Well that’s a turn up for the book – there I was thinking I was the most complex information processing system in the known universe and I am brought back with a bump by a lowly rice plant. We have obviously made more of those gene than the rice plant has, which goes to prove that it’s not what you got- it’s what you do with it that counts.

On a more serious note and still related to us ‘using what we got’,when I went to get the hyperlink for ‘Massive Change‘ I noticed that they have a YouTube sampler for the movie ‘11th Hour‘. I haven’t seen the movie yet but if the reviews are anything to go by, it is well worth seeing.

…and before I wander too far from the original point – ‘Massive Change‘ is an incredible book – the pictures alone make it worth the cover price. Images of the immense impact we are having on the earth, both the beautiful and the ugly. However the message and information about the world we live in, makes Massive Change a really important book. Just a few snippets…

Learning to share: to imagine that any one closed group could salve the complex problems we face today is folly. The free and open software movements promise to overcome our territorial attitudes and take advantage of our collective potential.

According to the United Nations, Europeans spend $11 billion per year on ice cream, $2 billion more than the estimated total money needed to provide clean water and safe sewers for the world’s population.

…and a few words about the economic phenomena that is Wal-Mart …

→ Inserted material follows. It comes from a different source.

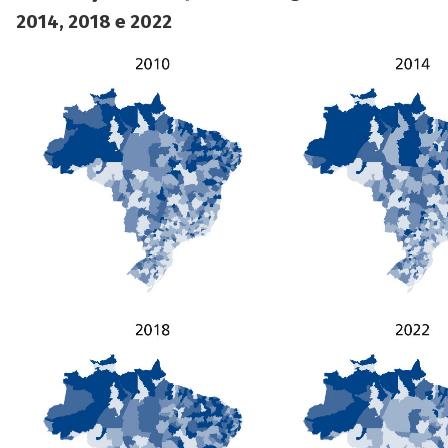
2014, 2018 e 2022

Wal-Mart is the retail behemoth that it is today because of the integrated supply-chain system that supports its infrastructure. Made up of electronic data interchange networks and an extranet used by Wall-Mart buyers and 10,000 suppliers, it culls information about sales and inventory levels in every store. The extranet’s database holds more than 100 terabytes of data – the equivalent of more than five times the entire contents of the U.S. Library of Congress. Wal-Mart has stores in more than ten countries including nearly 3,200 outlets in the United States alone. Based on revenues – $244.6 billion in sales in 2002 – it is the world’s biggest company. It is also the larges employer in the world, with 1.3 million employees, and plans to hire 800,000 more over the next five years. Viewed as a piece of global economy, Wal-Mart is the nineteenth-larges economy in the world. Its sales on the day after Thanksgiving in November 2002 were 1.42 billion. This means that Wal-Mart’s revenue on one single day was larger than the annual gross domestic product (GDP) of 36 separate countries. It has more people in uniform than the U.S. Army, and if the estimated $2 billion it loses through theft each year were incorporated as a business, Wal-Mart would rank No. 694 on the Fortune 1,000.